Tubal blockage can readily be diagnosed by a hysterosalpingogram (HSG) where a radio-opaque dye is injected through the cervix into the uterus. Successive x-rays are then taken in rapid succession to track passage of the dye into the uterus and then to determine whether it passes into the Fallopian tubes and then spills into the pelvic cavity. It is important to recognize that determination of the tubes being patent does not rule out tubal damage. All it tells you is that the petal-like fimbriated ends of the tubes have not fused and blocking their ends. It is especially important to take bear this fact in mind whenever the tubes are found to be open, in spite of there being a history of prior PID. The diagnosis can also be made by performing an out-patient surgical procedure known as laparoscopy where a thin telescope-like instrument introduced into the pelvic cavity allows visualization of pelvic organs and thus the failure of dye injected via the cervix into the uterus fails to pass via the tubes into the pelvic cavity.
Tubal blockage can occur anywhere along the course of the fallopian tube(s). It sometimes occurs in the part of the Fallopian tube that passes through the wall of the uterus (this is often due to post-pregnancy endometritis) It can also occur in the mid-section of the tube. Most commonly however, it occludes the far end of the tubes.

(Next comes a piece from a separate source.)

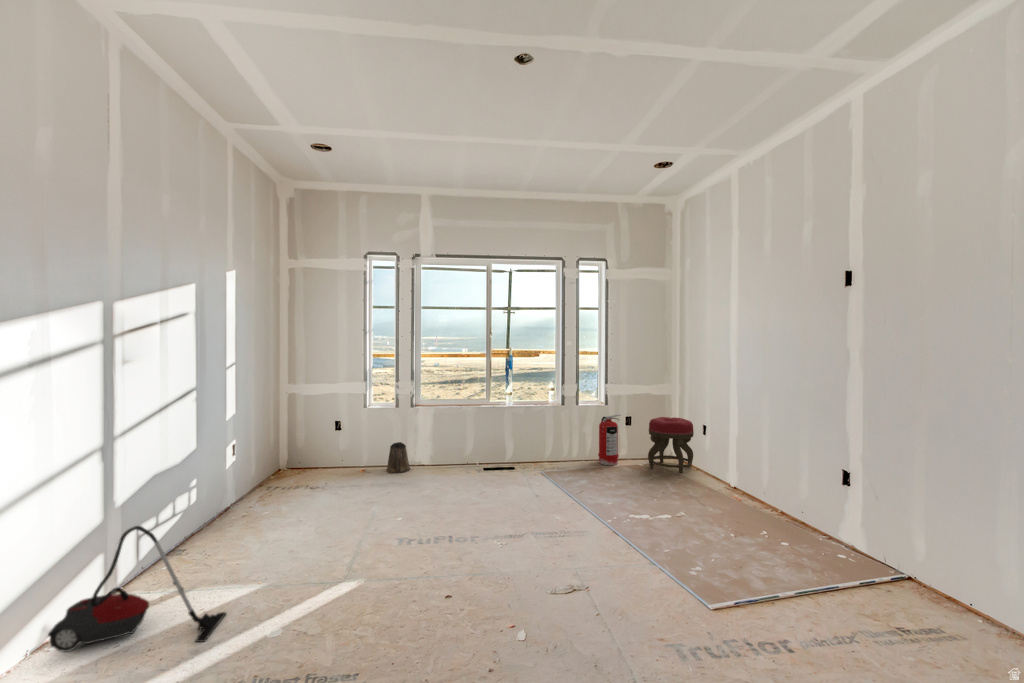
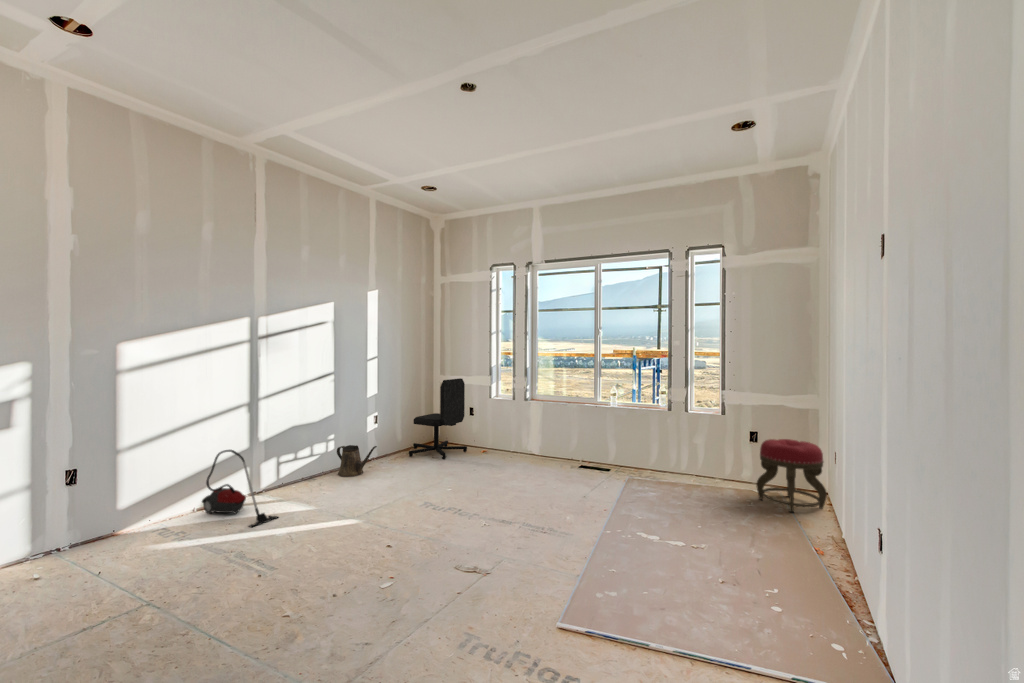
chair: none [269,386,346,492] -> present [409,378,467,459]
fire extinguisher: present [598,415,621,465] -> none [702,430,732,488]
watering can: present [386,442,410,473] -> present [337,445,377,477]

In some cases Fallopian tubes damaged by PID will become distended with trapped tubal secretions that often contain toxins that are capable of killing eggs, sperm and embryos. Such distended Fallopian tubes (hydrosalpinges) can leak fluid back into the uterine cavity where the can destroy transferred embryos upon contact. This is why patients who have hydrosalpinges and are considering undergoing IVF, should first have hydrosalpinges surgically removed or (at the very least) have the affected tube(s) surgically clipped or tied as they emerge through the uterine wall. This will avoid subsequent back flow when IVF is performed. Understandably, it is often hard for patients to come to terms with the fact that following such surgery they no longer have any possibility of having functional Fallopian Tubes. Such women should be counseled that hydrosalpinges are functionless tubes anyway and that any attempt to open such tubes surgically in an attempt to restore fertility would be an exercise in futility, anyway.
In a nutshell: Infertility associated with tubal blockage, especially if due to PID, is an absolute indication for IVF. I would go even further in stating that any tubal damage due to PID, whether or not it is associated with blockage is an indication for IVF, especially when detected in older women and those who because of age or diminished ovarian reserve (DOR) have no time to waste on other less successful treatments.
Finally, tubal surgery is a very poor alternative to IVF. Besides, with more than 10% of pregnancies that occur following surgery to correct on PID-related damage ending up as ectopic pregnancies (a potentially life-threatening situation). Why take such a risk?